Alumkal acknowledged that the gene signature identified is a preliminary finding, and the team has more work to do. “We are not aware of any published datasets that include matched biopsies with RNA-sequencing and information on change in tumor phenotype,” the researchers noted. “Therefore, it was not possible to validate the predictive ability of this signature of lineage plasticity risk.” However, they noted, “… high activity of this signature in two independent cohorts was associated with poor overall survival after ARSI treatment.”
“Still, the fact that the DNA looks similar in the converters strongly indicates that enzalutamide is reprogramming tumors,” Alumkal stated.

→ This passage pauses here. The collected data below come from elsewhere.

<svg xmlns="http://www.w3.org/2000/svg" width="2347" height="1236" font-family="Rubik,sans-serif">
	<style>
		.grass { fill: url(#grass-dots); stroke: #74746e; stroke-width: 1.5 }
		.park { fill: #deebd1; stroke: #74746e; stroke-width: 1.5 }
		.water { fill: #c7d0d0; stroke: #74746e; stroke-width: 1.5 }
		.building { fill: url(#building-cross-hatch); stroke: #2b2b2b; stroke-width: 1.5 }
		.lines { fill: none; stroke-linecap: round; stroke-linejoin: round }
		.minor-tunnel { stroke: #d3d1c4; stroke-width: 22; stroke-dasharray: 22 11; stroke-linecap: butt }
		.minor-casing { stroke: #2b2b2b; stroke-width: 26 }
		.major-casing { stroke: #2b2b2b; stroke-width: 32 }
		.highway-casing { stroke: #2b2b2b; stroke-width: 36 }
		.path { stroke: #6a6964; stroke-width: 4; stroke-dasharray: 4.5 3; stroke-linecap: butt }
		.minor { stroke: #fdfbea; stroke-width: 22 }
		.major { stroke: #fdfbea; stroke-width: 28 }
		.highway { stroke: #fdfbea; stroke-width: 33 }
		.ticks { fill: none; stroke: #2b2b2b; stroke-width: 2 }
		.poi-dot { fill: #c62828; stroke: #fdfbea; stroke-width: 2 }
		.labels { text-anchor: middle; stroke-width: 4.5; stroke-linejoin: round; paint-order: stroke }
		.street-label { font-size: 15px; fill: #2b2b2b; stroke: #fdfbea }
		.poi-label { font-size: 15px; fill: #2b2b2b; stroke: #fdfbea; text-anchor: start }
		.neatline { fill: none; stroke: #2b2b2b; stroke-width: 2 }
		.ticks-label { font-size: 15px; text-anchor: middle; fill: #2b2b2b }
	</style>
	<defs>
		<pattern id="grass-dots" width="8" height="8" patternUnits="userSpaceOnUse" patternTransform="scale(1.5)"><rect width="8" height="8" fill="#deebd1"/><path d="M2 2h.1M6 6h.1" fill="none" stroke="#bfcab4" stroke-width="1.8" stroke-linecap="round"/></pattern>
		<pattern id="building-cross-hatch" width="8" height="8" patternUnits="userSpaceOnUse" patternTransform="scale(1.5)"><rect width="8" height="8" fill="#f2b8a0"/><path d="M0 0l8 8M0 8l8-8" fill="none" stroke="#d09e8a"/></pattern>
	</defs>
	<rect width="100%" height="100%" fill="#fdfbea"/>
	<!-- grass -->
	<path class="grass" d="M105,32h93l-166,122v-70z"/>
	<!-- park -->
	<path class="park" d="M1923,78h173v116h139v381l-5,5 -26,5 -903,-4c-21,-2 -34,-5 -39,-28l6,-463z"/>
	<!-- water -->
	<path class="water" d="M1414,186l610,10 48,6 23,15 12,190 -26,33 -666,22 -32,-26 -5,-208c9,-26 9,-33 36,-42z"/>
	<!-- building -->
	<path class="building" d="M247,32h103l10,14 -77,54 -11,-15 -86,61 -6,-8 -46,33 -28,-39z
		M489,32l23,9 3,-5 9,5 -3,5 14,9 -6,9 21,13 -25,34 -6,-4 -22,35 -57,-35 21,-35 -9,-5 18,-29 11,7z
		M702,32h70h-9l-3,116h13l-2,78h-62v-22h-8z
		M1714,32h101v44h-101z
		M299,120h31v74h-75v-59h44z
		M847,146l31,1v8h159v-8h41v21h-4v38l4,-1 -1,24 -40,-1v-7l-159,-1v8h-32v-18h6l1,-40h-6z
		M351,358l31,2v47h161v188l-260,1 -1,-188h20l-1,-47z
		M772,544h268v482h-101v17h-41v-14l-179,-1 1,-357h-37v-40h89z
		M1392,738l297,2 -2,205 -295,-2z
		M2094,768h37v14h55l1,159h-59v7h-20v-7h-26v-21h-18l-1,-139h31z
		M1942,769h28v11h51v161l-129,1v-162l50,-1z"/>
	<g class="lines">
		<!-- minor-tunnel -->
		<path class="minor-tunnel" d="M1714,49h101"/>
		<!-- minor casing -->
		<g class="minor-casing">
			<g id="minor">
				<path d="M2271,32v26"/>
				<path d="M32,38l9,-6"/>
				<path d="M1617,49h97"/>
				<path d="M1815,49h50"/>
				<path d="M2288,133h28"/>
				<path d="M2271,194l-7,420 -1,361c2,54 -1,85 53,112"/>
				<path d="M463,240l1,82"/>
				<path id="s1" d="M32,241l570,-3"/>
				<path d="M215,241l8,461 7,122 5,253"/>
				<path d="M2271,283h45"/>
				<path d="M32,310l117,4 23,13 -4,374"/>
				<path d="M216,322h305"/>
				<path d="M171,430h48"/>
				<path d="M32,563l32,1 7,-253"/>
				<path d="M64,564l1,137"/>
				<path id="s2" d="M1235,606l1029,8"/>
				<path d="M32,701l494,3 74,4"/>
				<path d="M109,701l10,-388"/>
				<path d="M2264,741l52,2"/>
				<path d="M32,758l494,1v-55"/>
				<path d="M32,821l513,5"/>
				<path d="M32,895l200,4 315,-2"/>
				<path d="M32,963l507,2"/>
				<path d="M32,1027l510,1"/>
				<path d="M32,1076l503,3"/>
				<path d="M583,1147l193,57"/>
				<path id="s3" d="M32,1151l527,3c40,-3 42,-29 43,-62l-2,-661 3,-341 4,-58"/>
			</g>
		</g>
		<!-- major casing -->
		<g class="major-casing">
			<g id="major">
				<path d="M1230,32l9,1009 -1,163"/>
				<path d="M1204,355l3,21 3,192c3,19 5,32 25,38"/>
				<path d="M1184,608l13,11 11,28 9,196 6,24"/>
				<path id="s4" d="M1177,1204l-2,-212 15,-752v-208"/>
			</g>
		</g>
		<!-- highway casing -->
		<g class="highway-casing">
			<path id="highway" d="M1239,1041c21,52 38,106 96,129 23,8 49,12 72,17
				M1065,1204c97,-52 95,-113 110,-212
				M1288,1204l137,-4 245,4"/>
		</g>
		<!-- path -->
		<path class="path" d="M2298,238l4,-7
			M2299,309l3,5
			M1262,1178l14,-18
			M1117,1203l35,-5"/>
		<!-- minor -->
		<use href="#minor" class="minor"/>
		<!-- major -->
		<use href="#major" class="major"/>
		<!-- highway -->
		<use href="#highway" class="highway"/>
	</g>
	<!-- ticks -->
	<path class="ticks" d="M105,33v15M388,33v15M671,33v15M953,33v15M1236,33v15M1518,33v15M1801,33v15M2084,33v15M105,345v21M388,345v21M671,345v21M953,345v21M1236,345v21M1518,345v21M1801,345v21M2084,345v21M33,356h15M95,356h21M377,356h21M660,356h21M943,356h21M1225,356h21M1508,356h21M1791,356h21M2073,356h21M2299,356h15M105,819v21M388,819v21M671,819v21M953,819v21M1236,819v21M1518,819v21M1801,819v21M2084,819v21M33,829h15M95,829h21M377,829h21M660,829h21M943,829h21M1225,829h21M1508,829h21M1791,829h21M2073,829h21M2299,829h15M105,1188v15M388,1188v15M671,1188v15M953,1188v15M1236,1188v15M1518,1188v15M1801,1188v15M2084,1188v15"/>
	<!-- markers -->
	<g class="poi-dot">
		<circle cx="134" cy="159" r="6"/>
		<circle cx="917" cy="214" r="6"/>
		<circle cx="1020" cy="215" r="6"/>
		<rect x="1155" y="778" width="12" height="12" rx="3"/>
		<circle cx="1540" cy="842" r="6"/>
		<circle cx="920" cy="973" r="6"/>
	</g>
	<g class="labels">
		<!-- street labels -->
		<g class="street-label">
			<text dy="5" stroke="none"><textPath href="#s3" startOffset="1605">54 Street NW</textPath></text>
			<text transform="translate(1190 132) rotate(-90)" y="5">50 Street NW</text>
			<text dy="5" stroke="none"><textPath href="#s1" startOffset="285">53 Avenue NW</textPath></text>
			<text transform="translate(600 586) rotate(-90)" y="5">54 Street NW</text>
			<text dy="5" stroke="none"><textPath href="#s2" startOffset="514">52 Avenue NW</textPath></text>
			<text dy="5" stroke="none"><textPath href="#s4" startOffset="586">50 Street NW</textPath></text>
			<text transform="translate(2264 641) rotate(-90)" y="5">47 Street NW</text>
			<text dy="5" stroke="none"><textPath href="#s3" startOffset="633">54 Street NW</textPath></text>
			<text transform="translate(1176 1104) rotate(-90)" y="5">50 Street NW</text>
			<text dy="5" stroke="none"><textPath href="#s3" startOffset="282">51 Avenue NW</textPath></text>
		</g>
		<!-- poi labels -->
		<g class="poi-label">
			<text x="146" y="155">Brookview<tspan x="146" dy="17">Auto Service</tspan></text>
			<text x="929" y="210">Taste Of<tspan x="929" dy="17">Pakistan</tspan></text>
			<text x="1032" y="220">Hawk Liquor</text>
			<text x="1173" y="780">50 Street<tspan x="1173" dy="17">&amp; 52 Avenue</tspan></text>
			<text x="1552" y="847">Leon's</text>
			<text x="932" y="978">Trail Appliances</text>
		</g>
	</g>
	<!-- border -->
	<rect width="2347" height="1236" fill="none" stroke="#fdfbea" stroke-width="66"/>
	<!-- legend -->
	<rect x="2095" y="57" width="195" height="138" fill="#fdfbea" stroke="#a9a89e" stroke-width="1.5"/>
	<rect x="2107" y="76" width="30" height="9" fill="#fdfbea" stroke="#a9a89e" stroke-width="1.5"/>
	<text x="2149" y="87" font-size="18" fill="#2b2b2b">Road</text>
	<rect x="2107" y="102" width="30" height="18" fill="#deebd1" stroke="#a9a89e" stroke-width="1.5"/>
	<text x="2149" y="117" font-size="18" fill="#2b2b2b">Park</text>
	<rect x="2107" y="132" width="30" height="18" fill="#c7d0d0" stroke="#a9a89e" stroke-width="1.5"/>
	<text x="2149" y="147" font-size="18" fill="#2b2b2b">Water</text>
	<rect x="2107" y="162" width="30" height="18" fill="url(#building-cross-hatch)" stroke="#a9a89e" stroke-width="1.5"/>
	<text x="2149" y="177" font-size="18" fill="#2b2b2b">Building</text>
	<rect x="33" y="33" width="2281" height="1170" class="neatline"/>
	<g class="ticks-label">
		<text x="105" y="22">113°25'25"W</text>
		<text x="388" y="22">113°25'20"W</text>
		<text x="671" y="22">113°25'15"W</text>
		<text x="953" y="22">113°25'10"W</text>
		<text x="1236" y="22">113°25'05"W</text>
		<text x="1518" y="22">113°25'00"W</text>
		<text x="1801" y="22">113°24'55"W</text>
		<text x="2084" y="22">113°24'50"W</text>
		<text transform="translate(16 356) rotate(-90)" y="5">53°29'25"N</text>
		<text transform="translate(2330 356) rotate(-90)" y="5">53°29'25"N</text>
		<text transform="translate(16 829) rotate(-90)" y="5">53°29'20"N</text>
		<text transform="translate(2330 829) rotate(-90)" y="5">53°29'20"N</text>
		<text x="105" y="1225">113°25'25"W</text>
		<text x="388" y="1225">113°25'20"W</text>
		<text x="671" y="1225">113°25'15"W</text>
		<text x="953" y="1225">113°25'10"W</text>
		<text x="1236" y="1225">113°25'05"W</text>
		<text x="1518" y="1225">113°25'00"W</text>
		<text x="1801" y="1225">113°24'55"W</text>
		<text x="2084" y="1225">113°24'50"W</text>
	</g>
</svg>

We have more work to do, but it may be possible up-front to identify patients at greatest risk of having their tumor become fuel-independent after treatment with drugs like enzalutamide.”
As he further explained to GEN, “Our results demonstrate that in approximately 15% of cases, tumor lose reliance on the original target of the drug enzalutamide—the androgen receptor. Our results also suggest there may be baseline gene expression changes that allow one to predict that this deadly form of resistance called lineage plasticity, or differentiation change, may happen with enzalutamide treatment. A natural next step from this work is a more careful dissection of mechanisms that contribute to lineage plasticity risk, including chromatin or microenvironmental contributors. Furthermore, it will be important to attempt to validate the lineage plasticity risk signature we identified in additional independent cohorts with matched biopsies. Once biomarkers of lineage plasticity risk are identified, prospective clinical trials testing drugs that target pathways highly activated in these tumors may be warranted.”
Pointing out the strengths and limitations of their study, the authors also stated in their paper, “In the future, identifying biomarkers for those whose tumors are at greatest risk of undergoing lineage plasticity vs. those whose tumors are most likely to remain AR-driven may facilitate development of up-front combination clinical trials testing drugs predicted to block these two principal enza resistance mechanisms.”